- Exercise -
Rewrite the lines of all the records below as a JSON list of strings, one string per line, skipping blank lines. Leave the pictures out.

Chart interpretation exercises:
========================================
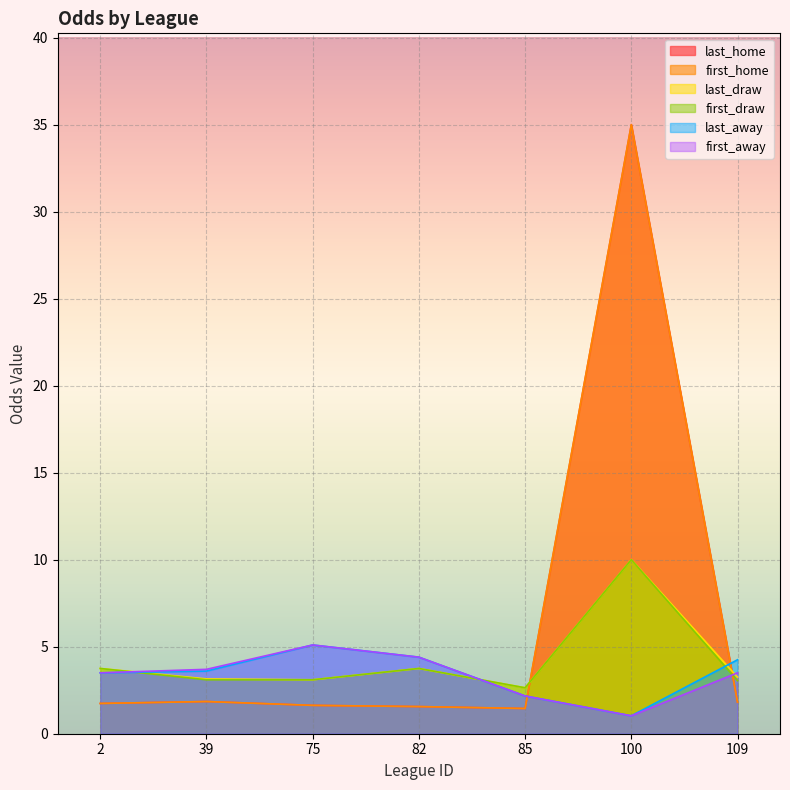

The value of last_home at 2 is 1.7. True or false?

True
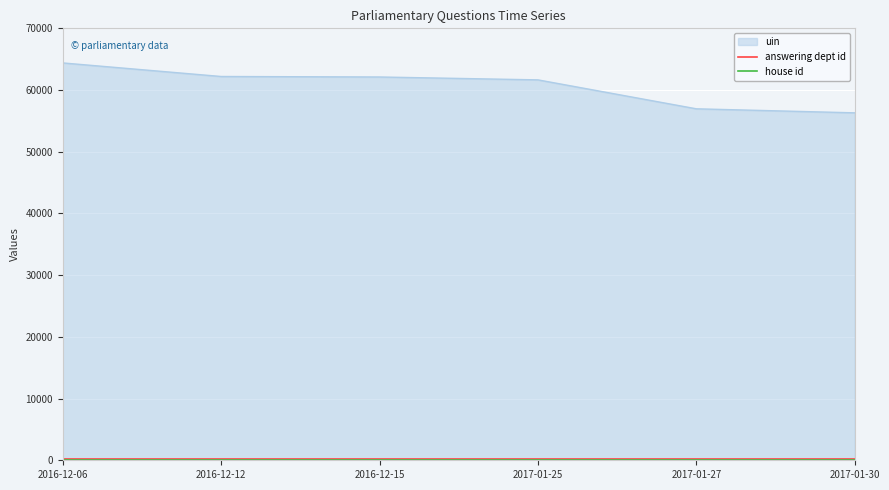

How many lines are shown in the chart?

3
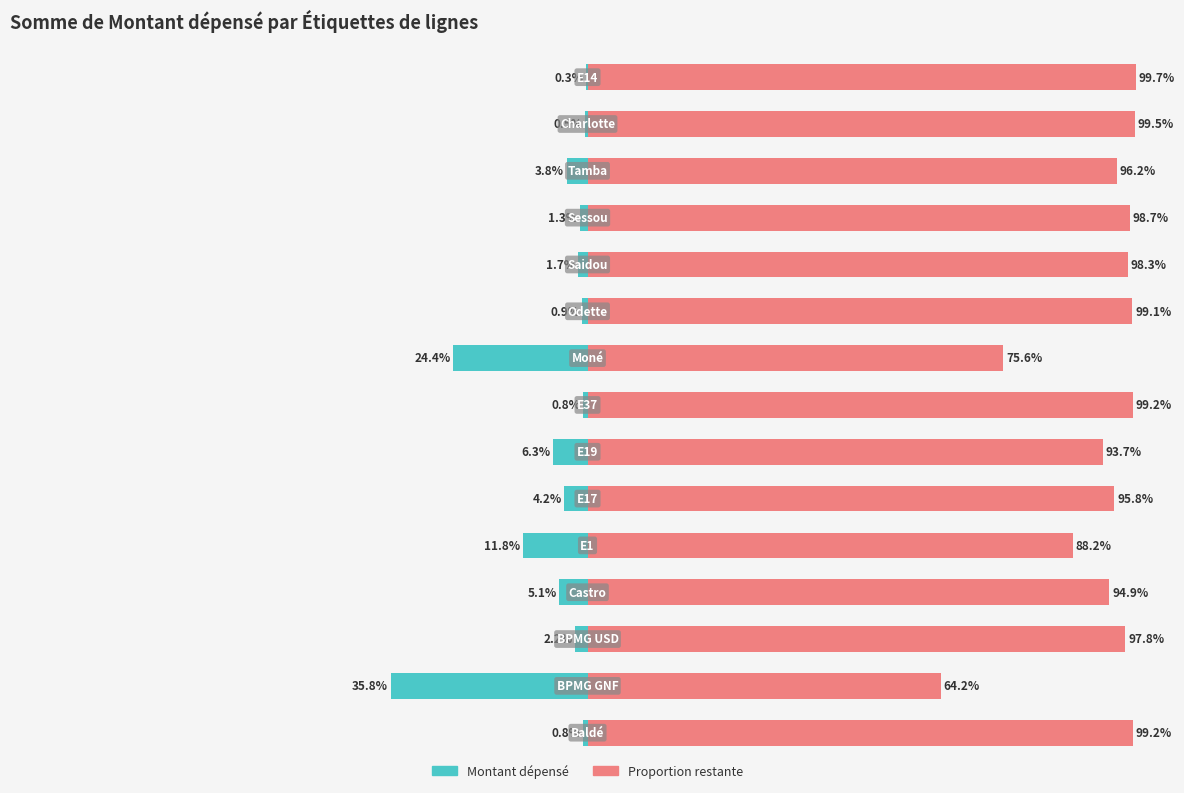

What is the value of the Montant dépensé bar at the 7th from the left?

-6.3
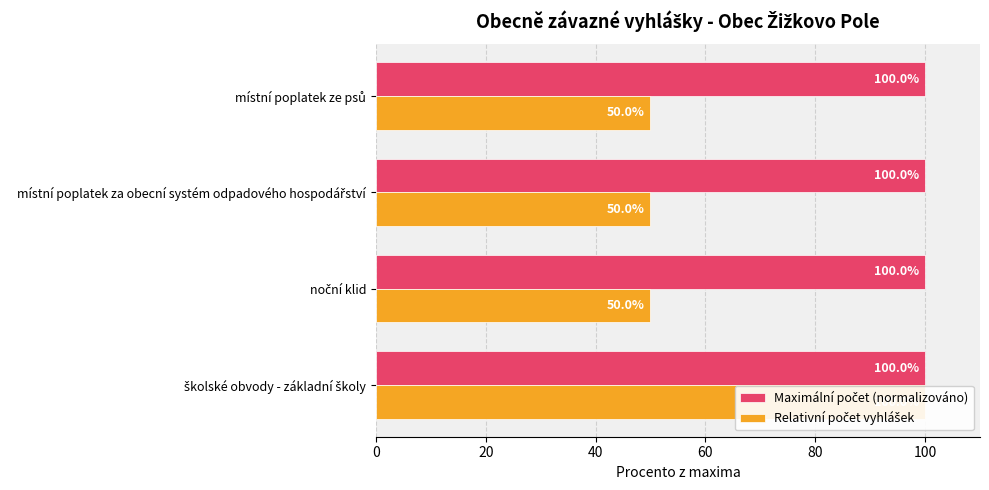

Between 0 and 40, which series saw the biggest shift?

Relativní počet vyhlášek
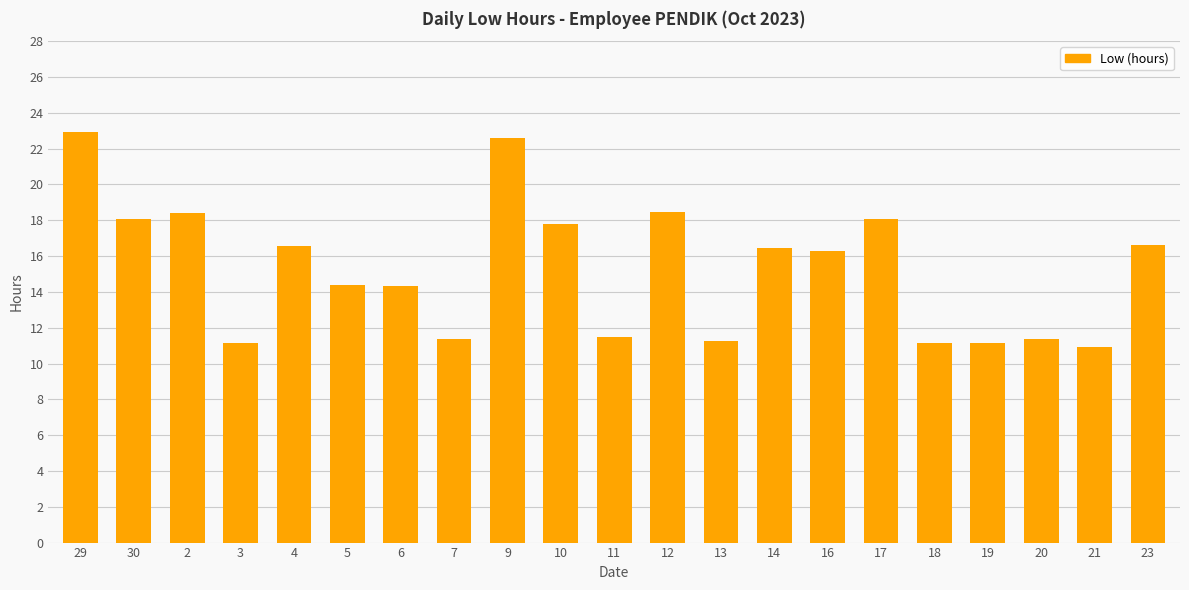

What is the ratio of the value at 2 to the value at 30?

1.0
========================================
- Result of this exercise -
[
  "The value of last_home at 2 is 1.7. True or false?",
  "True",
  "How many lines are shown in the chart?",
  "3",
  "What is the value of the Montant dépensé bar at the 7th from the left?",
  "-6.3",
  "Between 0 and 40, which series saw the biggest shift?",
  "Relativní počet vyhlášek",
  "What is the ratio of the value at 2 to the value at 30?",
  "1.0"
]